Page images and extracted text:
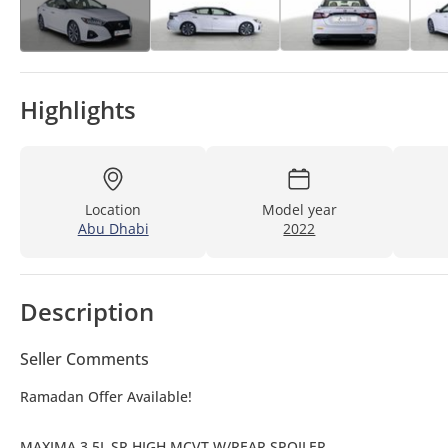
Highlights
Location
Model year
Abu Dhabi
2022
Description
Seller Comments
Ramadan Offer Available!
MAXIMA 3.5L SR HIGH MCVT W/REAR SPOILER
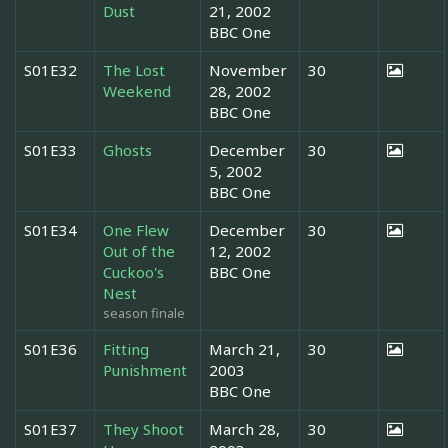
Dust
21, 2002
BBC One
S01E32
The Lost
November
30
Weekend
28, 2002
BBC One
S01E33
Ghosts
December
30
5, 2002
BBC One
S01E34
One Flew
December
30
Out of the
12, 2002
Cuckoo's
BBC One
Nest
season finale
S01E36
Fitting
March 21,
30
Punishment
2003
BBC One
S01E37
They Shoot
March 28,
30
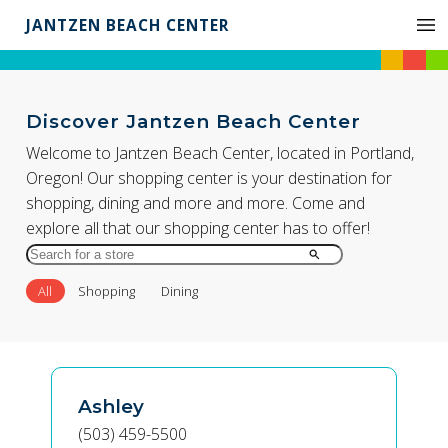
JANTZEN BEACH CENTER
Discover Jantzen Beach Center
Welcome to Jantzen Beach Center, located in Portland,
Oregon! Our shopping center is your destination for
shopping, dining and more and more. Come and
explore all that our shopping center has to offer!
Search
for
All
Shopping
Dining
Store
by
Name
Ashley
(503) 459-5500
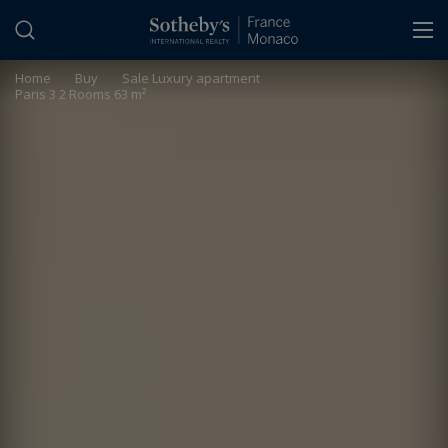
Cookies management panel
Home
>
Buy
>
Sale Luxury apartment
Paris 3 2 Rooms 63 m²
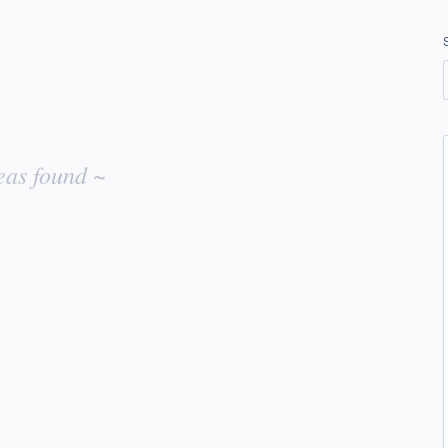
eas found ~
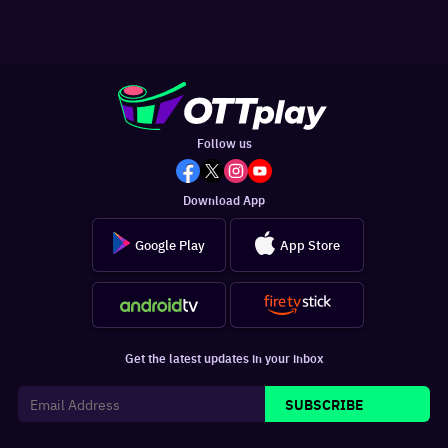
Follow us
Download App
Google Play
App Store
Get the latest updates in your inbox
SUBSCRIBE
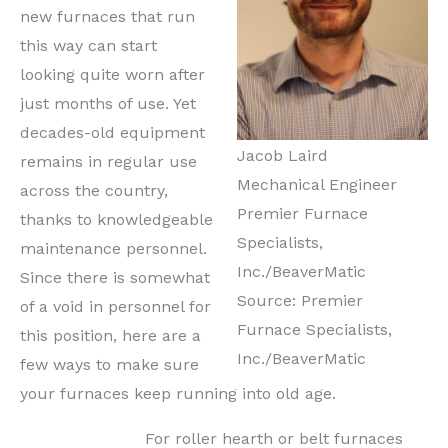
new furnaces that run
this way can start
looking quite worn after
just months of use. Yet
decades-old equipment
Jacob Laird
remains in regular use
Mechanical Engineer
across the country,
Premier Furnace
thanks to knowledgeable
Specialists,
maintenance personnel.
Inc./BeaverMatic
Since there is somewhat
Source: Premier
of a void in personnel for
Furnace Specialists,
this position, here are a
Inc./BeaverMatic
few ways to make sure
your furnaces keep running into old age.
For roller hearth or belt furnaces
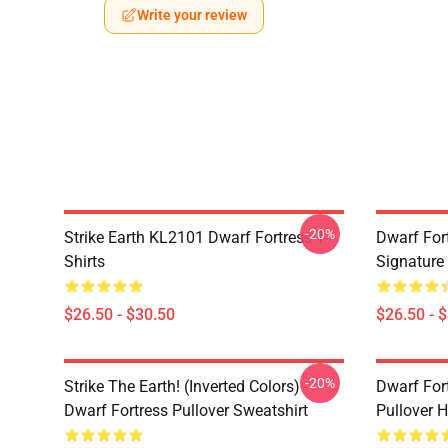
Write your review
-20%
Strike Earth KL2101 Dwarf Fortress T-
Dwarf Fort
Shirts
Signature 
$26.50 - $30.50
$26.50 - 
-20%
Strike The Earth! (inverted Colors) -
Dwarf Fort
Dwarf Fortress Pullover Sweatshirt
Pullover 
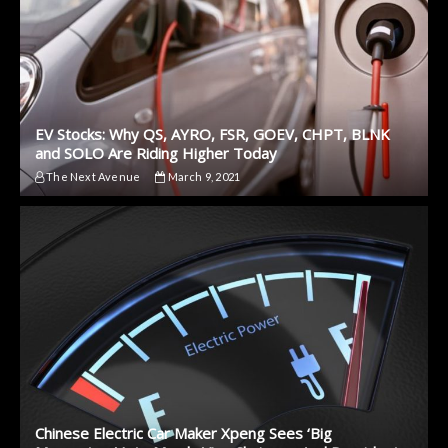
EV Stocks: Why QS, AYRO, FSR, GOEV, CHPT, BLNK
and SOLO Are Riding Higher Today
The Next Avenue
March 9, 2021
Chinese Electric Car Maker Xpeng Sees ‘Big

Directions for this task - Repeat every record above exactly. The pictures do not belong in the copy.

Task answer -
Highlights
Location
Model year
Abu Dhabi
2022
Description
Seller Comments
Ramadan Offer Available!
MAXIMA 3.5L SR HIGH MCVT W/REAR SPOILER
Dust
21, 2002
BBC One
S01E32
The Lost
November
30
Weekend
28, 2002
BBC One
S01E33
Ghosts
December
30
5, 2002
BBC One
S01E34
One Flew
December
30
Out of the
12, 2002
Cuckoo's
BBC One
Nest
season finale
S01E36
Fitting
March 21,
30
Punishment
2003
BBC One
S01E37
They Shoot
March 28,
30
JANTZEN BEACH CENTER
Discover Jantzen Beach Center
Welcome to Jantzen Beach Center, located in Portland,
Oregon! Our shopping center is your destination for
shopping, dining and more and more. Come and
explore all that our shopping center has to offer!
Search
for
All
Shopping
Dining
Store
by
Name
Ashley
(503) 459-5500
Cookies management panel
Home
>
Buy
>
Sale Luxury apartment
Paris 3 2 Rooms 63 m²
eas found ~
Follow us
Download App
Google Play
App Store
Get the latest updates in your inbox
SUBSCRIBE
new furnaces that run
this way can start
looking quite worn after
just months of use. Yet
decades-old equipment
Jacob Laird
remains in regular use
Mechanical Engineer
across the country,
Premier Furnace
thanks to knowledgeable
Specialists,
maintenance personnel.
Inc./BeaverMatic
Since there is somewhat
Source: Premier
of a void in personnel for
Furnace Specialists,
this position, here are a
Inc./BeaverMatic
few ways to make sure
your furnaces keep running into old age.
For roller hearth or belt furnaces
Write your review
-20%
Strike Earth KL2101 Dwarf Fortress T-
Dwarf Fort
Shirts
Signature 
$26.50 - $30.50
$26.50 - 
-20%
Strike The Earth! (inverted Colors) -
Dwarf Fort
Dwarf Fortress Pullover Sweatshirt
Pullover 
EV Stocks: Why QS, AYRO, FSR, GOEV, CHPT, BLNK
and SOLO Are Riding Higher Today
The Next Avenue
March 9, 2021
Chinese Electric Car Maker Xpeng Sees ‘Big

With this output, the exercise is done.